US companies are growing increasingly concerned that the ongoing—and escalating—US/China trade war will ultimately backfire, costing them the AI race.
The Trump administration has moved aggressively to impose tariffs on Chinese goods, as well as expand restrictions on China’s access to American tech, especially advanced semiconductors and GPUs that can be used in AI development.
According to The Economic Times, however, US chipmakers are increasingly worried such actions may ultimately hurt them more than help. In particular, by restricting China’s access to US chips, US companies are effectively locked out of a critical market.
“For the U.S. semiconductor industry, China is gone,” said Handel Jones, an International Business Strategies analyst, told the outlet. Jones predicts that Chinese chips will dominate all parts of the Chinese market by 2030.
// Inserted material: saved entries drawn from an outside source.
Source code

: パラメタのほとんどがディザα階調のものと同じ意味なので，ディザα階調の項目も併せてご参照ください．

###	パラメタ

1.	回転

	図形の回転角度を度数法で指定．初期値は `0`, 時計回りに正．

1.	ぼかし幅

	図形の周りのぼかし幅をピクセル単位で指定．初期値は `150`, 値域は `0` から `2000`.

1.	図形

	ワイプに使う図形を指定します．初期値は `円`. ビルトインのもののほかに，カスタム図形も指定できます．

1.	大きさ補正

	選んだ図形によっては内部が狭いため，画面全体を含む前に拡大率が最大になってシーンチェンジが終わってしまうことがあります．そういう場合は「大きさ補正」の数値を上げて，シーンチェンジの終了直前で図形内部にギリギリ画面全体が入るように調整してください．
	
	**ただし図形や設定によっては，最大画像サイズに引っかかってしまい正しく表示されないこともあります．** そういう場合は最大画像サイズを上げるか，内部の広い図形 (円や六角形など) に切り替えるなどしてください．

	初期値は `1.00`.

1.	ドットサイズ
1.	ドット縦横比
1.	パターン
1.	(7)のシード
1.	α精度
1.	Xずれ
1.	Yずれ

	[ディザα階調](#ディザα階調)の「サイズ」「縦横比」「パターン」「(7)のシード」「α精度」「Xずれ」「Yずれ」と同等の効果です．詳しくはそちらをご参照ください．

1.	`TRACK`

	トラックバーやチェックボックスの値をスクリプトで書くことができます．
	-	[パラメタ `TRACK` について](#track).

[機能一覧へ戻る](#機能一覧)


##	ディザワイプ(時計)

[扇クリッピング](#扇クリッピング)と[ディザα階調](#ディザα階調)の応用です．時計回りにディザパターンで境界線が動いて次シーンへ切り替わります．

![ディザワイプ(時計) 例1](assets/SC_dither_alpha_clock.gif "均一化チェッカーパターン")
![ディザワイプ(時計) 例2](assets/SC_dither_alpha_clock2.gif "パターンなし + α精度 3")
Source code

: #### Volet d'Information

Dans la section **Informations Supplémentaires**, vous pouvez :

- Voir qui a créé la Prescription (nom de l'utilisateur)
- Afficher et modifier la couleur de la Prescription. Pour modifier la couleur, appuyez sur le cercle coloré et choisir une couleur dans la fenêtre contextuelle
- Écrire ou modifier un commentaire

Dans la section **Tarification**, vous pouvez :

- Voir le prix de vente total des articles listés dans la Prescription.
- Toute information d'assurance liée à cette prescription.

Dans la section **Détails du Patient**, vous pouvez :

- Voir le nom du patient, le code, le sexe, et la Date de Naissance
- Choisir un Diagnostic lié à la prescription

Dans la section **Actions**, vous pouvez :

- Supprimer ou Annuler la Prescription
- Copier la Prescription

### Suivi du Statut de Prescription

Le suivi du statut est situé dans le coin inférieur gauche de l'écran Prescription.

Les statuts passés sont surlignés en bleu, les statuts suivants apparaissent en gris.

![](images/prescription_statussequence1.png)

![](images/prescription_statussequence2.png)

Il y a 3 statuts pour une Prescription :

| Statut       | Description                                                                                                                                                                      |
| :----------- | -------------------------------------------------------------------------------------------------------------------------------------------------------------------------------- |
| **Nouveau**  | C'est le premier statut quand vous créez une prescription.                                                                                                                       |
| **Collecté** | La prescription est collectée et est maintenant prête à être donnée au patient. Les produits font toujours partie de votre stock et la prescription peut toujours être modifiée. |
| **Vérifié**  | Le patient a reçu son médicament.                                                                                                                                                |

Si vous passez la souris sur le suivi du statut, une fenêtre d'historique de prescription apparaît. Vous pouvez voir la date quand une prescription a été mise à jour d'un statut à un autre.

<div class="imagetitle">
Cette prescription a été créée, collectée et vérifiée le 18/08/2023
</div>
Huawei, in particular, could benefit from US restrictions, helping the company further recover from being blacklisted by the US Commerce department. Once one of the dominant smartphone makers, Huawei was essentially crippled by US sanctions. In the aftermath, the company had to sell off its Honor brand of smartphones.
Huawei has already made significant changes to its business in an effort to work around US sanctions, while simultaneously surprising the industry with its ability to continue creating advanced semiconductors.
As US restrictions continue to limit US companies’ ability to sell to China, Chinese companies will likely turn to Huawei for their semiconductor needs. With the additional investments, Huawei could well have the resources it needs close the technological gap with US and Taiwanese chipmakers.